Meaning: A “new” class of African Americans with money and “fashion power.” (Just typing this, I shuddered.)
Usage: “But if in 2012 the “black-geoisie” has integrated all the white codes, it does not [do so] literally. [There] is always a classic twist, with a bourgeois ethnic reference (a batik-printed turban/robe, a shell necklace, a ‘créole de rappeur’) that recalls the roots.” — a French Elle writer named Nathalie Dolivo in “Black Fashion Power”

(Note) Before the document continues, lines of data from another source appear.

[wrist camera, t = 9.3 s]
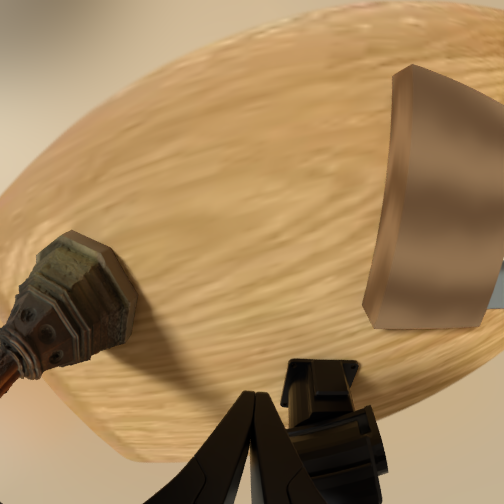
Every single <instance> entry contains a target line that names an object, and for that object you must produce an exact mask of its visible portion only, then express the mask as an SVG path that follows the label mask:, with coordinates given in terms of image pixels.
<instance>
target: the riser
mask: <svg viewBox="0 0 504 504" xmlns="http://www.w3.org/2000/svg"><path fill="white" fill-rule="evenodd" d="M503 259H504V105H503V104H501V103H499V102H497V101H496V100H494V99H492V98H490V97H488V96H486V95H484V94H483V93H481V92H479V91H477V90H475V89H473V88H470V87H468V86H466V85H464V84H462V83H460V82H458V81H455V80H453V79H451V78H448V77H446V76H443V75H441V74H438V73H436V72H433V71H431V70H428V69H425V68H423V67H420V66H417V65H414V64H411V65H410V66H408V67H406V68H405V69H403V70H401V71H400V72H398V73H396V74H395V75H393V76H392V114H391V132H390V146H389V157H388V167H387V176H386V184H385V192H384V199H383V206H382V212H381V218H380V224H379V230H378V235H377V241H376V246H375V251H374V256H373V260H372V265H371V270H370V274H369V278H368V283H367V287H366V291H365V295H364V299H363V303H362V306H363V308H364V310H365V312H366V314H367V316H368V318H369V320H370V322H371V324H372V326H373V328H374V329H437V328H463V327H479V326H480V324H481V322H482V319H483V317H484V315H485V312H486V309H487V307H488V304H489V302H490V299H491V296H492V293H493V291H494V288H495V285H496V282H497V279H498V276H499V272H500V269H501V266H502V262H503Z"/></svg>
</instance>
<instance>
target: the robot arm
mask: <svg viewBox="0 0 504 504" xmlns="http://www.w3.org/2000/svg"><path fill="white" fill-rule="evenodd" d="M292 364H295V365H292ZM353 365H354V366H353ZM357 369H358V363H357V361H354V360H313V359H291V360H289V362H288V367H287V372H286V377H285V382H284V387H283V391H282V396H281V401H280V405H281V406H282V407H287V408H289V429H285V427H284V425H283V423H282V421H281V419H280V417H279V414H278V412H277V410H276V408H275V406H274V404H273V402H272V400H271V397H270V395H269V394H268V393H267V392H256V393H255V392H254V391H246V390H245V391H243V392H242V393H241V395H240V396H239V397H238V399H237V400H236V402H235V403H234V404H233V406H232V407H231V408H230V410H229V411H228V412H227V414H226V415H225V416H224V418H223V419H222V420H221V422H220V423H219V424H218V426H217V427H216V428H215V430H214V431H213V432H212V434H211V435H210V436H209V437H208V439H207V440H206V441H205V443H204V444H203V445H202V446H201V448H200V449H199V450H198V451H197V453H196V454H195V455H194V457H192V459H191V460H190V461H189V462H188V463H187V465H186V466H185V467H184V468H183V469H182V470H181V471H180V472H179V474H177V475H176V477H174V478H173V479H172V480H171V481H170V482H169V483H168V484H167V485H165V486H164V487H163V488H162V489H161V490H159V491H158V492H157V493H156V494H154V495H153V496H152V497H151V498H149V499H148V500H147V501H146V502H144V503H143V504H234V500H235V497H236V494H237V491H238V487H239V484H240V480H241V476H242V473H243V470H244V466H245V462H246V459H247V455H248V451H249V446H250V470H251V498H252V504H381V503H382V494H381V489H380V484H379V479H378V476H379V475H383V474H385V473H388V466H387V461H386V456H385V451H384V447H383V443H382V439H381V436H380V433H379V429H378V426H377V423H376V420H375V416H374V413H373V410H372V407H371V405H368V406H366V407H364V408H363V409H360V410H357V411H355V409H354V405H353V400H352V396H351V392H350V387H351V385H352V382H353V380H354V377H355V375H356V372H357ZM255 395H256V396H255ZM250 439H251V440H250ZM0 504H2V503H1V502H0Z"/></svg>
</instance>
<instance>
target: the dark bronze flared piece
mask: <svg viewBox="0 0 504 504" xmlns="http://www.w3.org/2000/svg"><path fill="white" fill-rule="evenodd" d="M137 297H138V294H137V293H136V291H135V289H134V288H133V286H132V285H131V283H130V281H129V280H128V278H127V276H126V274H125V273H124V271H123V269H122V268H121V266H120V264H119V262H118V260H117V259H116V257H115V255H114V253H113V251H112V250H111V248H110V247H108V246H106V245H104V244H101V243H99V242H97V241H95V240H92V239H90V238H88V237H86V236H84V235H81V234H79V233H77V232H75V231H73V230H71V231H69V232H66V233H64V234H62V235H61V236H59V237H58V238H57V239H56V240H54V241H53V242H52V243H51V244H49V245H48V246H47V247H46V248H44V249H43V250H42V251H41V252H39V253H38V254H37V255H36V265H35V266H34V268H33V271H32V272H31V273H30V275H29V278H27V279H26V281H25V282H24V283H23V284H22V285H19V294H17V295H16V296H15V300H16V301H15V304H14V307H13V309H12V311H11V314H10V316H9V318H8V321H7V323H6V324H5V325H4V326H3V327H2V328H0V398H1V397H2V396H3V394H5V393H7V391H8V390H9V388H10V387H11V386H12V384H13V383H14V382H15V381H16V380H17V379H18V378H21V379H24V377H26V378H28V379H30V380H34V379H36V380H38V379H40V378H41V375H42V373H43V372H44V371H46V370H48V369H52V368H55V367H58V366H59V367H65V366H68V365H73V364H77V363H80V362H81V363H82V362H83V361H88V360H90V358H91V356H92V355H94V354H97V353H99V352H100V351H103V350H105V349H107V348H111V347H114V346H117V345H121V344H124V343H125V342H126V341H127V339H128V338H129V336H130V335H131V333H132V326H133V320H134V314H135V308H136V303H137Z"/></svg>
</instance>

You should know it because: Even for French fashion elitists (oui, the people who brought us Lara Stone in blackface and “slave earrings” as a hot Spring 2011 trend), this Elle piece is beyond the pale. It’s downright white supremacist. “Chic has become a plausible option for a community so far pegged to its codes of streetwear,” Dolivo writes, blithely flaunting her ignorance of American history. Um, what about the OGs in their oxfords and fedoras? What about ’70s collegiate-meets-Afro style? What about millennial dandies? Her point is too silly even to refute, yet too hateful to ignore. And “black-geoisie?!” This bloody woman finds the idea of stylish African Americans (e.g. the Obamas, whose names she repeatedly drags through her racist nescience) so utterly revelatory and unprecedented that it merits a neologism, one that’s nothing short of appalling. Dolivo’s career should meet its fate at the guillotine.